The positional scanning combinatorial libraries approach utilized a pool of random peptide libraries to systematically measure the contribution to MHC binding from each amino acid at each of the nine positions at the binding peptide. Each pool in the library contains 9-mer peptides with one fixed residue at a single position. With each of the 20 naturally occurring residues represented at each position along the 9-mer backbone, the entire library consisted of 180 peptide mixtures. Competitive binding assays were then carried out to determine the IC50 values for each pool. IC50 values for each mixture were standardized as a ratio to the geometric mean IC50 value of the entire set of 180 mixtures, and then normalized at each position so that the value associated with the optimal value at each position corresponds to 1. For each position, an average (geometric) relative binding affinity (ARB) was calculated, and then the ratio of the ARB for the entire library to the ARB for each position was derived. The final results are a set of 9 by 20 scoring matrices which could predict the binding of novel peptides to MHC molecules.

A paper specifically describing the Cominatorial Library for MHC Class II can be found here:
21092157.pdf (571.1 KB)

Consensus

The consensus method was developed by the IEDB team by exploiting features of the other three aforementioned methods.

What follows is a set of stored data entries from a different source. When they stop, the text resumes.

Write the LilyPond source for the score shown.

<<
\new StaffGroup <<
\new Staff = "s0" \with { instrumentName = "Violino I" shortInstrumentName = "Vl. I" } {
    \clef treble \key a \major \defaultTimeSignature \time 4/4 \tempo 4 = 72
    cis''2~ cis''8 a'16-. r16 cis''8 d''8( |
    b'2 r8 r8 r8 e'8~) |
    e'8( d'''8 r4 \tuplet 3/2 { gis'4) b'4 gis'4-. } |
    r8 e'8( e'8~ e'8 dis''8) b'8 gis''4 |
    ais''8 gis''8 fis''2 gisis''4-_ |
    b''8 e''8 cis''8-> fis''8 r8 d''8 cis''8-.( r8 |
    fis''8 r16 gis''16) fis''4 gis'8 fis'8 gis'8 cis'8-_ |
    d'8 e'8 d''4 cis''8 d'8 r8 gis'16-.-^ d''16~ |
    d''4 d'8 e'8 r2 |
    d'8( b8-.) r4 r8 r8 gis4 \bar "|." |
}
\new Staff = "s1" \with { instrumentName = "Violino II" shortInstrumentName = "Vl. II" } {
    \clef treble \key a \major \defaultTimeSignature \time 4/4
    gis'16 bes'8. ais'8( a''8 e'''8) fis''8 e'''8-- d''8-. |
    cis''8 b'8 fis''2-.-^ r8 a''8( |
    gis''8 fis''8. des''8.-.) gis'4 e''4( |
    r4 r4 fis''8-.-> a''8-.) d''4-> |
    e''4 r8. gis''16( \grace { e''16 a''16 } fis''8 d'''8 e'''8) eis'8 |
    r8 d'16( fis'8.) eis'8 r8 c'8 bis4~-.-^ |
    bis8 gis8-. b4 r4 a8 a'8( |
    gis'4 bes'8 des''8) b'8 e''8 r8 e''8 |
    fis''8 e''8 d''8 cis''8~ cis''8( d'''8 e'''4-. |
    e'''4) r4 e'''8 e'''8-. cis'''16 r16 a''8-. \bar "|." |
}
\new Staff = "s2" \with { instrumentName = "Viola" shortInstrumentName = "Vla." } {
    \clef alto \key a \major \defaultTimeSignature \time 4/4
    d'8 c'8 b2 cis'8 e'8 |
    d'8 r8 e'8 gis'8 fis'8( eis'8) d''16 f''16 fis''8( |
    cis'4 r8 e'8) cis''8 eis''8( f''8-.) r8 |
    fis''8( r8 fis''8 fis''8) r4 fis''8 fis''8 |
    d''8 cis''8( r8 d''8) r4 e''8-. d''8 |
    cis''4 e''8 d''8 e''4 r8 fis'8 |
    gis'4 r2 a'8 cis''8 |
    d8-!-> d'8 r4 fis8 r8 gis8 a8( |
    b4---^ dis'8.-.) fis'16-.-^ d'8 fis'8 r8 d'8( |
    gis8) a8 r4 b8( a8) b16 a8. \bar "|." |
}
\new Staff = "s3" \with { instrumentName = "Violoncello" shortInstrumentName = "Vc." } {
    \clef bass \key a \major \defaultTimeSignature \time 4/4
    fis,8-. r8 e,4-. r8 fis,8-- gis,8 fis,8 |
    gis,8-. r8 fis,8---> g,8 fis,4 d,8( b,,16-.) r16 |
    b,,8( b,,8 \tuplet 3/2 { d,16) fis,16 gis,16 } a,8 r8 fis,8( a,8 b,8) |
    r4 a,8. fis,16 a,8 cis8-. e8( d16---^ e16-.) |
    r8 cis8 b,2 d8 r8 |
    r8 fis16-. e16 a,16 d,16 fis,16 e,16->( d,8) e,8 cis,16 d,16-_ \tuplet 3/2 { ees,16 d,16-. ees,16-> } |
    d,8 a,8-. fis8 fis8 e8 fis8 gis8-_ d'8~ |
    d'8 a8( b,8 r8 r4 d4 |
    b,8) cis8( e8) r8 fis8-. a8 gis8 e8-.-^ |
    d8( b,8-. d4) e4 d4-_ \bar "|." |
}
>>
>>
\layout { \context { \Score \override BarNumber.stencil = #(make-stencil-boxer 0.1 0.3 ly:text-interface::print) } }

The method was updated with the introduction of NN-align, so the revised Consesnus method uses NN-align, SMM-align, and the combinatorial peptide scanning library. When the scanning library is not available for an allele, the Sturniolo method is used instead. A paper describing the original method was published by Wang et al. (PLoS Comput Biol, 2008) here: 18389056.pdf (193.9 KB).

NN-align

NN-align is an artificial neural network-based alignment algorithm for MHC class II peptide binding prediction. It simultaneously identifies the MHC class II binding core and binding affinity. The method is trained using an algorithm that corrects bias in the training data caused by redundancy in binding core representation. Prediction accuracy has been shown to improve significantly when information about the residues flanking the peptide-binding core is taken into account. A 2009 paper in BMC Bioinformatics by Nielsen and Lund describe the method in detail (PMID: 19765293.pdf (784.2 KB)).

NetMHCIIpan

NetMHCIIpan, which predicts binding of peptides for over 500 HLA-DR alleles using artificial neural networks, is the default prediction method selection, and is what is recommended by the IEDB based on the availability of predictors and the observed predicted performance of a given allele. Currently, this is NetMHCIIpan 4.1 EL. A paper describing the NetMHCIIpan method was published by Nielsen et al. in Nucleic Acids Res, July 2020 and can be found here: 32406916.pdf (1.9 MB).

The datasets used in assessing the performance of the SMM-align and Tepitope methods, and in developing the Consensus method as described in Wang et al., can be found on the IEDB Analysis Resource Datasets page. The three datasets in the MHC class II binding prediction dropdown menu can be used for developing algorithms that predict peptides binding to MHC class II molecules and/or activating CD4+ T cells. The first is a comprehensive dataset consisting of more than 10,000 previously unpublished MHC-peptide binding affinities for 16 alleles (peptide_affinity_dataset.zip). The second dataset is a text file of 29 peptide/MHC crystal structures found in the PDB that can be used for binding core predictions (non_redundant_pdb_core_pep_allele.txt). The third dataset contains 664 peptide sequences experimentally tested for CD4+ T-cell responses (LCMV_T_cell_activation.txt).